“Externalities in the Classroom: How Children Exposed to Domestic Violence Affect Everyone’s Kids”
Children from families affected by domestic violence decrease the academic achievement and increase the misbehavior of the other children in their classes, according to a study by two economists who set out to examine the widely held belief that one disruptive student can depress learning in a whole classroom.
Scott E. Carrell, an economics professor at the University of California, Davis, and Mark L. Hoekstra, an economics professor at the University of Pittsburgh, estimate that with one student affected by domestic violence in a classroom of 20 children, test scores are reduced by 0.67 percentile points and incidences of behavior infractions by peers increase by 16 percent.
Using court records in Alachua County, Fla., the researchers linked the domestic-violence cases to the schooling records of children who were part of those cases. They then examined the test and disciplinary data of the children from the violent households and those of their classmates in the 3rd, 4th, and 5th grades in 22 elementary schools for the academic years 1995-96 to 2002-03.
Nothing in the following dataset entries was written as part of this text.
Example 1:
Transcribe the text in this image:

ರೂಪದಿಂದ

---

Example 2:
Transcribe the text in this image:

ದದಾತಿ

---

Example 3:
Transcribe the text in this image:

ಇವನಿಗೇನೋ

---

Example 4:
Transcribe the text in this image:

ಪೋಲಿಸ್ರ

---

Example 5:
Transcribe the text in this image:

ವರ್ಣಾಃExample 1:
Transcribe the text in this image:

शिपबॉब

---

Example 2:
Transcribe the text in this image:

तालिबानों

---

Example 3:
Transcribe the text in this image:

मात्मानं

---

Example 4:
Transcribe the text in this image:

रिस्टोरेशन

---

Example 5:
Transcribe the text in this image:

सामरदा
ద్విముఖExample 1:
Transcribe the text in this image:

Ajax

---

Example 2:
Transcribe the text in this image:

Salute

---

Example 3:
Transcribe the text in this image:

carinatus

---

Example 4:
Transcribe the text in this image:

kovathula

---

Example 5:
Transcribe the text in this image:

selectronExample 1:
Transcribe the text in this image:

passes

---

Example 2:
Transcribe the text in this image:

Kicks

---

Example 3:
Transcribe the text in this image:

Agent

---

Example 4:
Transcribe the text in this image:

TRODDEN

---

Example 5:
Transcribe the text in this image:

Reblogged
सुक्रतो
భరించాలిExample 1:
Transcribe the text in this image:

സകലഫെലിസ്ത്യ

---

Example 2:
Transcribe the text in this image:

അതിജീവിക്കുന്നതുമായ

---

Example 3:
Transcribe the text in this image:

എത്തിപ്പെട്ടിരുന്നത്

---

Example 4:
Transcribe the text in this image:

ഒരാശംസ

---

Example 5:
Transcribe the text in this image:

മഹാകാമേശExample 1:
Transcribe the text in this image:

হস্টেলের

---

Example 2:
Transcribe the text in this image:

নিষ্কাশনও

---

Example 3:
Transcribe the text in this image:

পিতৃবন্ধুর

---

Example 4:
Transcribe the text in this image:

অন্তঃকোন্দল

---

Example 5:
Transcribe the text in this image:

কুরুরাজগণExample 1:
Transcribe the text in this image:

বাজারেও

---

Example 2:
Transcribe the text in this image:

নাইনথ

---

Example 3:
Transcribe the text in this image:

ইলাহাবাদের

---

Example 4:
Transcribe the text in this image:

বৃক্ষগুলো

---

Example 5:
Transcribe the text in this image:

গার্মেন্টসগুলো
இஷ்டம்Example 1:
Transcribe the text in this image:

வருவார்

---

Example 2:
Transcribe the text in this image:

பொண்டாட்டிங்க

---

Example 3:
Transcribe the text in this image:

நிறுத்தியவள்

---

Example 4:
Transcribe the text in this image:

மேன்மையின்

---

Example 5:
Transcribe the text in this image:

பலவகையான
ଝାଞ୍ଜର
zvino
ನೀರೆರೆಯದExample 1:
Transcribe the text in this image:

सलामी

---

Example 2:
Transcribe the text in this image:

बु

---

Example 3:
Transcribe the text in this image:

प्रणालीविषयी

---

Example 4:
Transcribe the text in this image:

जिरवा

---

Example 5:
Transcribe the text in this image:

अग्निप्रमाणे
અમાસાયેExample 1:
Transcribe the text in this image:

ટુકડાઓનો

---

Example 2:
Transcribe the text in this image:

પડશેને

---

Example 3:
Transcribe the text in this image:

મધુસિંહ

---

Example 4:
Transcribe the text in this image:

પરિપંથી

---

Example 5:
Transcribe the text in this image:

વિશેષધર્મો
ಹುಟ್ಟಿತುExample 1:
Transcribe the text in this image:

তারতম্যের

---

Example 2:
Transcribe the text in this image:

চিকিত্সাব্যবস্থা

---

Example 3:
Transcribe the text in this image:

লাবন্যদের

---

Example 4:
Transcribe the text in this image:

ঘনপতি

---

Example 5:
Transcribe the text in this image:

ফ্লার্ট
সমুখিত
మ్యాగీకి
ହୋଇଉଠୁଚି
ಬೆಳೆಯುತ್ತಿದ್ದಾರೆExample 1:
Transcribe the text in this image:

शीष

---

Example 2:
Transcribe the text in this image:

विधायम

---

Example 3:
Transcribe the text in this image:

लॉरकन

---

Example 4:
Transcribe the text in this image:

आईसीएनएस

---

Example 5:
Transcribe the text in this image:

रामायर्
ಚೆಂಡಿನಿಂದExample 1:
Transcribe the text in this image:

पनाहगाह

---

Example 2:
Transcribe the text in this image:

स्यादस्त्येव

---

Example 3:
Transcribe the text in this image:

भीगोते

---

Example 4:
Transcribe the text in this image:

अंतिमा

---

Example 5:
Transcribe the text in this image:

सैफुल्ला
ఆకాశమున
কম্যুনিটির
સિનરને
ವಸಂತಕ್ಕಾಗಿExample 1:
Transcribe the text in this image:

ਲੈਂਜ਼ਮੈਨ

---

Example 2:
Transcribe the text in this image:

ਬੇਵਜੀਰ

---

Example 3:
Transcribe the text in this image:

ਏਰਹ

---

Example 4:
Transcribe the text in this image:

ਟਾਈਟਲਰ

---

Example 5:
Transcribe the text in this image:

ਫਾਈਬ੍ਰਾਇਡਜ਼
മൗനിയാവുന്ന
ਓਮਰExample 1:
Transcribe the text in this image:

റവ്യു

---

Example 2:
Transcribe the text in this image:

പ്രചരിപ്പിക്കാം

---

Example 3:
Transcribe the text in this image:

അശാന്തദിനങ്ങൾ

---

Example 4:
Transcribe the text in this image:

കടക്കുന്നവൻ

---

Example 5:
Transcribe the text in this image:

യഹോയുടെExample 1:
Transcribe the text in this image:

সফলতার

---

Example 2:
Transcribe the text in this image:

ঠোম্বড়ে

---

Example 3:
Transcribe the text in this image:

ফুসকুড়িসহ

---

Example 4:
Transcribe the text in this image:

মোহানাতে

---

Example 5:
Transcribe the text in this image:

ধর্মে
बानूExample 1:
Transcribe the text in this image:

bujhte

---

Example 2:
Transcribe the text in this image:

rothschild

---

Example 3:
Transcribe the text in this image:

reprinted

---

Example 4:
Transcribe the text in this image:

As the number of children from violent households rose in a grade cohort, the 30-page report says, there was a “statistically significant reduction in peer student math and reading test scores and significant peer disciplinary infractions and suspensions.” The researchers also identified boys in such families as the primary drivers of such a “negative spillover.”
The researchers say the results have implications not only for social policy, but also for education policy, including for questions surrounding academic tracking and school choice.